Text segment:
Once all the video metadata acquired, I selected a range of political topics ("Obama", "Clinton", "Trump", "Democrats", "Republicans", "Conservatives", "Liberals") and extracted the relevant videos that mentioned those topics. Titles that contained different variants of a same topic's word were flagged for that topic ("Mr. Obama Goes To Washington" and "The Obamas Vacation in N.C." were flagged for the "Obama" topic). This approach also means that, for example, videos about Melania Trump were flagged for the "Trump" topic and videos about Bill Clinton were flagged for the "Clinton" topic. Also, people's first names were not used for filtering and flagging videos as they are too generic and could have yielded false positives (e.g. "Donald" could have yielded videos about Donald Rumsfeld or Donald Sterling).

Then, I've analyzed the sentiment of all relevant video titles. The Oxford Dictionaries defines "sentiment analysis" as follows:

The process of computationally identifying and categorizing opinions expressed in a piece of text, especially in order to determine whether the writer's attitude towards a particular topic, product, etc. is positive, negative, or neutral. (Source: Oxford Dictionaries)

The goal is to find out whether sentiment analysis can help identify differences in how channels treat contentious political topics. This isn't the first time that sentiment analysis is used for that purpose (see for example this study showcased on the Washington Post). However, I think that my study is a bit unique in the way that it breaks down data into multiple topics.

When looking through the data I noticed that the video descriptions often contained some generic or irrelevant text (e.g. "Follow msnbc on Tubmlr" or "Check out FOX 411 for more entertainment news and gossip"). I wanted to prevent that irrelevant text from influencing the sentiment analysis results. Cleaning up that data would have been extremely time-consuming and tedious. So I ignored all the video descriptions and only analysed the sentiment of video titles. I would posit that Youtube users generally pay much more attention to the video titles than to their descriptions anyways.

Exercise instructions:
• A. In the write-up on political YouTube video titles, why were people's first names not used to filter and flag videos?
• B. Translate this sentence from the write-up on political YouTube video titles into Spanish: "Cleaning up that data would have been extremely time-consuming and tedious."
• C. Write the next part of the write-up on the sentiment of political YouTube video titles, starting after its final sentence.

Dataset records:
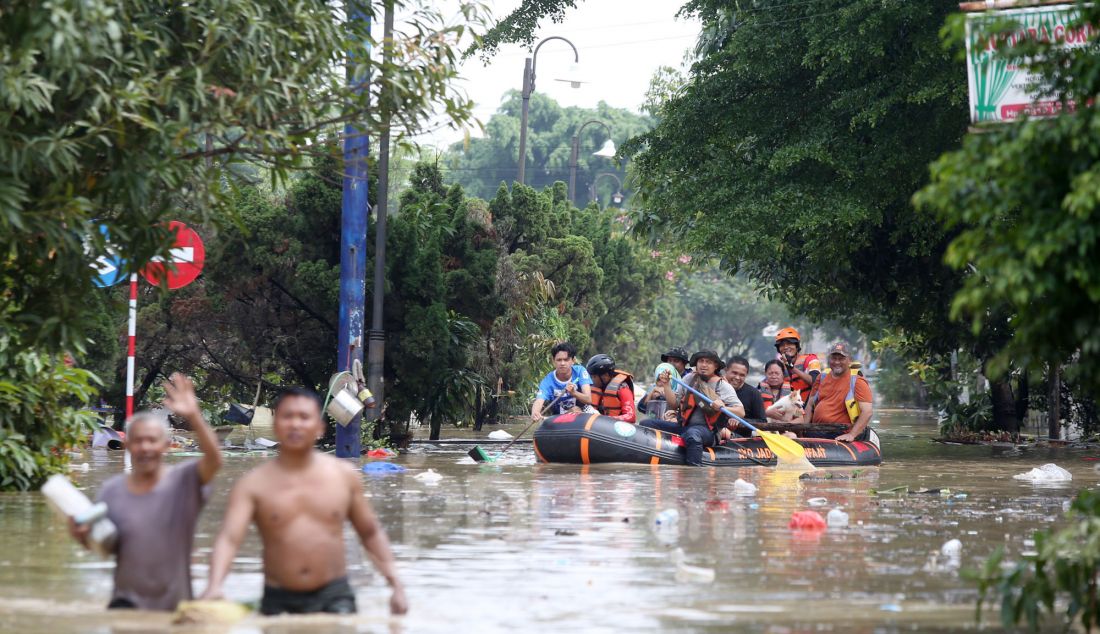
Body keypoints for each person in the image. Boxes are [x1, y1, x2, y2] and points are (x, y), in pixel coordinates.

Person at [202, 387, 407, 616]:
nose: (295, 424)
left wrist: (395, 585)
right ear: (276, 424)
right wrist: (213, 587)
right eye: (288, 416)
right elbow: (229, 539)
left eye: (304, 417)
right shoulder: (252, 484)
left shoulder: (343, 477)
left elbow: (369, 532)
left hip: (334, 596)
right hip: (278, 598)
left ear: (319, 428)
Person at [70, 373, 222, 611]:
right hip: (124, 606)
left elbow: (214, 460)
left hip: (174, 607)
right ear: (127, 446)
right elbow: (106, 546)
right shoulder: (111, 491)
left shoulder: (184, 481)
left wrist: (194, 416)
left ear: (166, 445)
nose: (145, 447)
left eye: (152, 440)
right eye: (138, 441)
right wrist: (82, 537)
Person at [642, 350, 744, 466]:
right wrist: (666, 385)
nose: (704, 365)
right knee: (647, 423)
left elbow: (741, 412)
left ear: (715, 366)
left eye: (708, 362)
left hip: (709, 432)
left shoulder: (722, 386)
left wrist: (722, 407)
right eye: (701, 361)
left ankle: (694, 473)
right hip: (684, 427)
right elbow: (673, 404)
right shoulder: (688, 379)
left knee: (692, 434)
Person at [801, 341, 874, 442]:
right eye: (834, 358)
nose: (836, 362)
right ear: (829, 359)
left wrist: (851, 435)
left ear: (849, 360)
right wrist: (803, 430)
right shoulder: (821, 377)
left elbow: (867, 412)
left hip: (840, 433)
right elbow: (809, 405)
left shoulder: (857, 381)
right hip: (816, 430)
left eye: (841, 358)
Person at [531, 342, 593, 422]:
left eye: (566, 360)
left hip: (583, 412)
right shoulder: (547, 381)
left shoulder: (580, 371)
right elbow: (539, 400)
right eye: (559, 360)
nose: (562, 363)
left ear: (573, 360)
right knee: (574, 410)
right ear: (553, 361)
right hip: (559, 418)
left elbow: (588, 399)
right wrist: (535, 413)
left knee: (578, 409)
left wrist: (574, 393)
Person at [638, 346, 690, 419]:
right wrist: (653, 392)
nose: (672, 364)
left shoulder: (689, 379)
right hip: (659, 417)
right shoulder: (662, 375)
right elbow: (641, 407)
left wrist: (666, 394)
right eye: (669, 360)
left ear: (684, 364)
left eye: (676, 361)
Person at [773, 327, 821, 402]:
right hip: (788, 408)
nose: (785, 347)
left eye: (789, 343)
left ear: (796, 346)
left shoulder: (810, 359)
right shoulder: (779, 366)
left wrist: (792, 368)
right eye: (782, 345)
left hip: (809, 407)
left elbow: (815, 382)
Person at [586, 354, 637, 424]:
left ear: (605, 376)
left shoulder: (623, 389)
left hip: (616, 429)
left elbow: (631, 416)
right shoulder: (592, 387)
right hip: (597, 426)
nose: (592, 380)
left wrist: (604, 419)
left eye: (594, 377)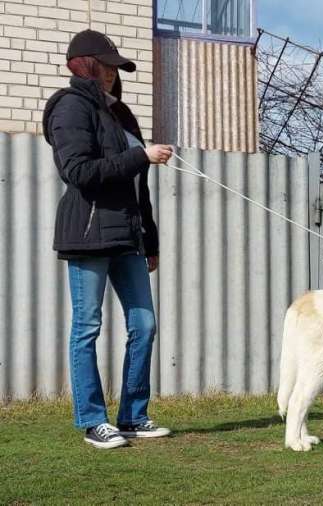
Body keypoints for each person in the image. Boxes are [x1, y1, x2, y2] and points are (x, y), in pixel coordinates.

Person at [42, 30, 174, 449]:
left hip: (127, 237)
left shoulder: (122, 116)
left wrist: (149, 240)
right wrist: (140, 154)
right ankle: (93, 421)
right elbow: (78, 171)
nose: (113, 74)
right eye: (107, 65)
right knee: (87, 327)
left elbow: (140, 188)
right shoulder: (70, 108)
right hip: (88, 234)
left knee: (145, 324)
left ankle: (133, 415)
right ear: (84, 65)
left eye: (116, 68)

...

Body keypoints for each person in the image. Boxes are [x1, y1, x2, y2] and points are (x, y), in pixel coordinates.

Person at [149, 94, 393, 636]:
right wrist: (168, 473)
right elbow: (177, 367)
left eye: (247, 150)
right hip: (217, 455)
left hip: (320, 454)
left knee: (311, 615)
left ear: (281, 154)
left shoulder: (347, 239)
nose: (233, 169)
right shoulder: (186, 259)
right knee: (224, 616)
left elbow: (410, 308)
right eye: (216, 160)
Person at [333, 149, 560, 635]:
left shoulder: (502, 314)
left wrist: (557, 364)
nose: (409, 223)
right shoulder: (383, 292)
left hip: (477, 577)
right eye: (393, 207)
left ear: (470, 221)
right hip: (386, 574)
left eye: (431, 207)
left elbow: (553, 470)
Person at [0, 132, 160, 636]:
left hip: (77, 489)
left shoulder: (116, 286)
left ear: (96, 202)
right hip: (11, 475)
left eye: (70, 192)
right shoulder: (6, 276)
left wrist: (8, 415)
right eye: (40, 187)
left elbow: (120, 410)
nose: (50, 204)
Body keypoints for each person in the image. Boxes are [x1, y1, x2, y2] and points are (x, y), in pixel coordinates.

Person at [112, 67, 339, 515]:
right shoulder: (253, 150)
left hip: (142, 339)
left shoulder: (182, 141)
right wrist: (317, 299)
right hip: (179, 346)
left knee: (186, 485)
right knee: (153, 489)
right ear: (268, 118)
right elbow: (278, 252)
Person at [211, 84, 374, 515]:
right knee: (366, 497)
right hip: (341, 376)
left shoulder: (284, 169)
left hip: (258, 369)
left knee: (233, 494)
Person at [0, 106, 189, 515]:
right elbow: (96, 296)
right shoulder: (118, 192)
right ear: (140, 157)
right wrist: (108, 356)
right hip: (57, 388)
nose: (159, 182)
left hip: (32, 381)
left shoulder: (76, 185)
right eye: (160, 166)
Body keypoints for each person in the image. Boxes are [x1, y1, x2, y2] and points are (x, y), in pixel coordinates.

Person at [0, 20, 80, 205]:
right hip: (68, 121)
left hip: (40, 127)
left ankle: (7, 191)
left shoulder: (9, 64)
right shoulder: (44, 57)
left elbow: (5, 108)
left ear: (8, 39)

* * *

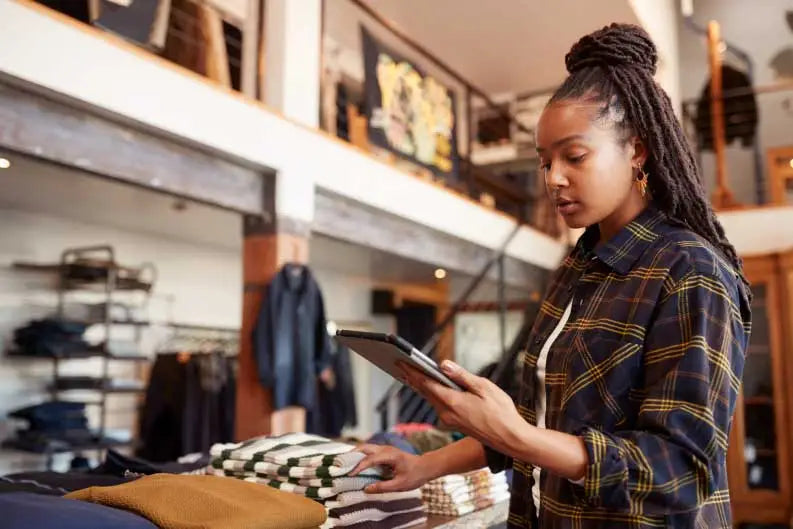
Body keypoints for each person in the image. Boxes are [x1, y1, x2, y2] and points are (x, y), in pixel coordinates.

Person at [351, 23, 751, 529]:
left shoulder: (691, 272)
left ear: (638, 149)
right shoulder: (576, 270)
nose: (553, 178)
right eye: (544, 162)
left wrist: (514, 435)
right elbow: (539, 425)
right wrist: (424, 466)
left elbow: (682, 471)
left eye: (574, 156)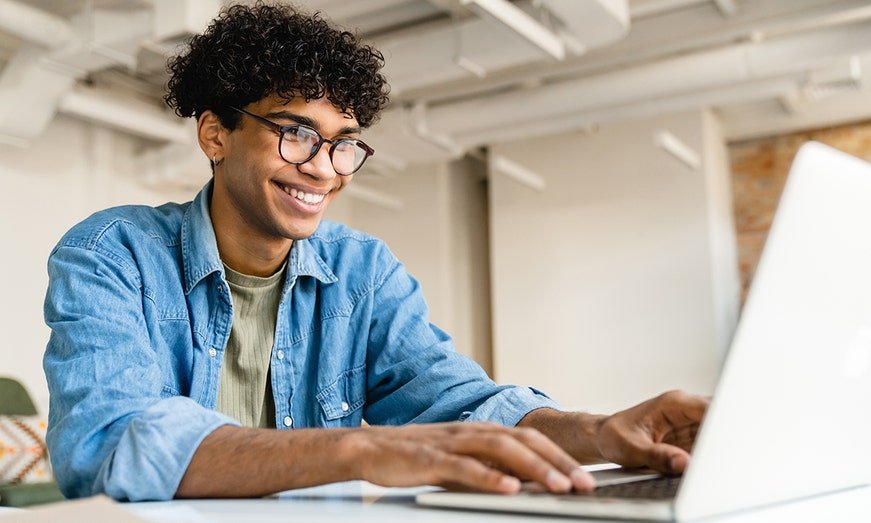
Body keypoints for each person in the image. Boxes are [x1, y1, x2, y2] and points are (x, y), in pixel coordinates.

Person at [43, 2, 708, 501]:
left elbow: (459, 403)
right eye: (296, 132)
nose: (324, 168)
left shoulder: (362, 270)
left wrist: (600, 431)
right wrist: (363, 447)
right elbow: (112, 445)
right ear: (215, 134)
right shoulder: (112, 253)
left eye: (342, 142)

Answers to the tasks:
• A. First names are too generic and could have produced false positives.

• B. Limpiar esos datos habría sido extremadamente lento y tedioso.

• C.
The sentiment analysis was performed using the Google Natural Language API. It's pretty simple and straighforward: you send a piece of text to the API server, which then analyzes that text and returns a sentiment score between -1.0 (negative sentiment) and 1.0 (positive sentiment) as determined by Google's machine learning algorithms. The complete code for downloading sentiment scores for all videos and for saving the data to disk can be found here: https://github.com/jphalip/media-bias/blob/master/code/language_api.py

Note that the Google Natural Language API is not free. The function above was called for each of the ~30K relevant videos that I had collected, which in the end cost me around $30 US. If you're interested in running similar experiments, make sure to first refer to the API's pricing page for adequate budgeting.

Alright, now we're ready to do some exploration. Let's jump right in!

Data exploration

First, let's import all the code libraries that we need in order to perform our work:

In [26]:
from __future__ import division
from IPython.display import display
from datetime import datetime
import pandas as pd
import numpy as np
import seaborn as sns
import matplotlib.pyplot as plt
from code.utils import show_videos
from code.plotting import plot_channel_stats, plot_compressed_channel_stats, plot_sentiment_series
%matplotlib inline

Here are the channels considered for this study:

In [3]:
channels = pd.read_csv('channels.csv')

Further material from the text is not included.